PAGE TEXT –
BEGIN
Cowen believes that the era of spectacular economic and technological growth lasting from the Industrial Revolution to about 1970 is now over, and right now we're just sort of wringing the last couple of drops out a few nearly-empty low-hanging fruits from the past (this mixed metaphor is in honor of Cowen, whose book contains cringe-inducing overuse of the phrase "low-hanging fruit").
He compares the many spectacular advances of the pre-1970 world - steam engine, railroad, camera, combustion, telegraph, telephone, electricity, light bulb, radio, television, automobile, airplane, computer, jet engine, et cetera - to the relatively few advances of the post-1970 world, which he pretty much just lists as "the Internet". He blames this on a few things, including increased spending on unproductive activities, screwed up politics, and of course mining all the veins of low-hanging fruit to exhaustion.
The book is well worth thinking about, and even well worth reading despite what I considered the awkwardness of its prose. But in the end I think I reject the thesis. Let me explain why.
Kurzweil Meets Anti-Kurzweil
Here's a graph very similar to one in the book. It shows median US income over time. We can see that up until about 1970, it increases rapidly. Around 1970, it shifts into a holding pattern with occasional fluctuation but no general upward trend. So far, so good for the Great Stagnation thesis.
Here's the same graph, except it's added GDP per capita, a measure based on the mean rather than the median. Mean GDP per capita stays at exactly the same upward trend throughout. This graph was emphatically not in the book, and I am puzzled as to why. Tyler Cowen is a very smart economist and I'm sure he knows about this. I am very reluctant to contradict him about economic data which is something I know almost nothing about. But since I expect I will be corrected if I'm wrong, let me explain what I think the implication is.
America is growing at about the same rate it's always grown. Starting in the 1970s, the growth became concentrated in the hands of a few very rich people, who became very very rich. This lowered the growth in median income without affecting the mean.
If this is true, there's not a Great Stagnation, there's a Great Widening Of The Gap Between Rich And Poor (note to self: come up with better name for this before writing a book on it). And in fact we know there has been a Great Widening of the Gap Between Rich And Poor, and that it did start around 1970. This seems to provide an almost-fatal blow to the Great Stagnation theory; it's really hard to argue that growth is stagnant when the GDP growth chart sticks exactly to the trend line (this is even clearer here) without 1970 having even the slightest kink.
(Once again, this seems like an obvious enough objection - and one none of the other reviewers raised - that I expect I am missing something here.)
But if growth is stable, what about the argument from diminishing inventions? Cowen makes this argument in two parts. The first part relies on the research of Jonathan Huebner, who has been tracking various measures of innovation over time:
Okay, first things first, that is one really suspicious trend line on that first graph. Not quite corporate taxation Laffer Curve-level suspicious, but suspicious nonetheless (just to make it clear I'm not straw-manning here: "'We are approaching the dark ages point, when the rate of innovation is the same as it was during the Dark Ages,' Huebner says. 'We'll reach that in 2024.'"
END
GIVEN TASK A – From the book review, copy the passage starting with "The book is" and going on through "me explain why.".
GIVEN TASK B – According to the book review, what things does Cowen blame for the relatively few advances of the post-1970 world? List each one.
The lines that come after the book review have no connection to it.

DATASET CONTENT –
BEGIN
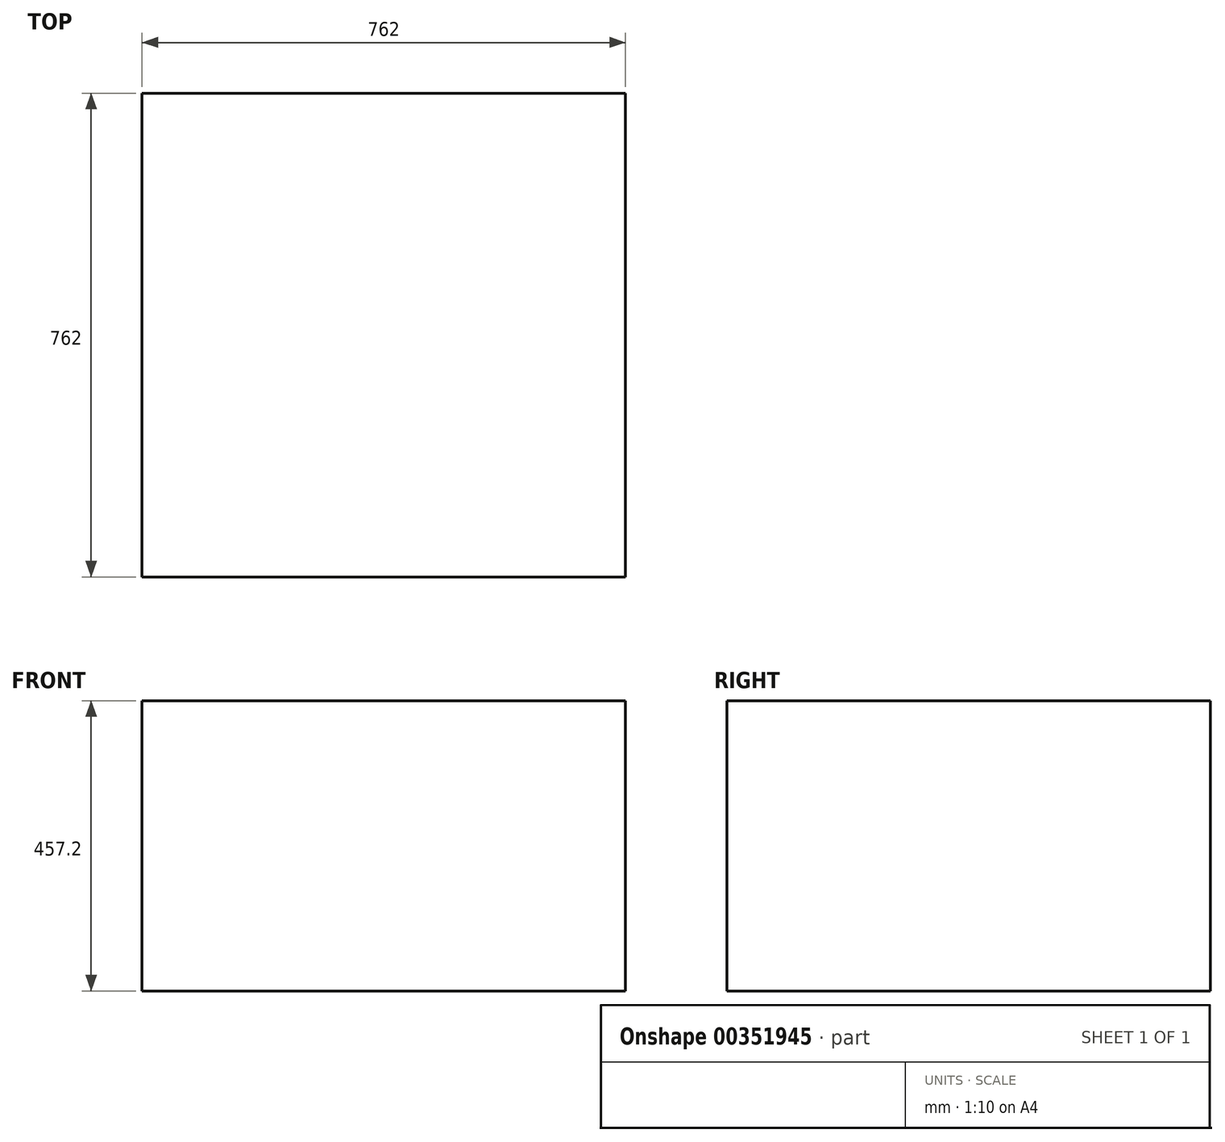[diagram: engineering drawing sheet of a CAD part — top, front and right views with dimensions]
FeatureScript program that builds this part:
END
CORRECT OUTPUT A –
The book is well worth thinking about, and even well worth reading despite what I considered the awkwardness of its prose. But in the end I think I reject the thesis. Let me explain why.

CORRECT OUTPUT B –
- Increased spending on unproductive activities
- Screwed up politics
- Mining all the veins of low-hanging fruit to exhaustion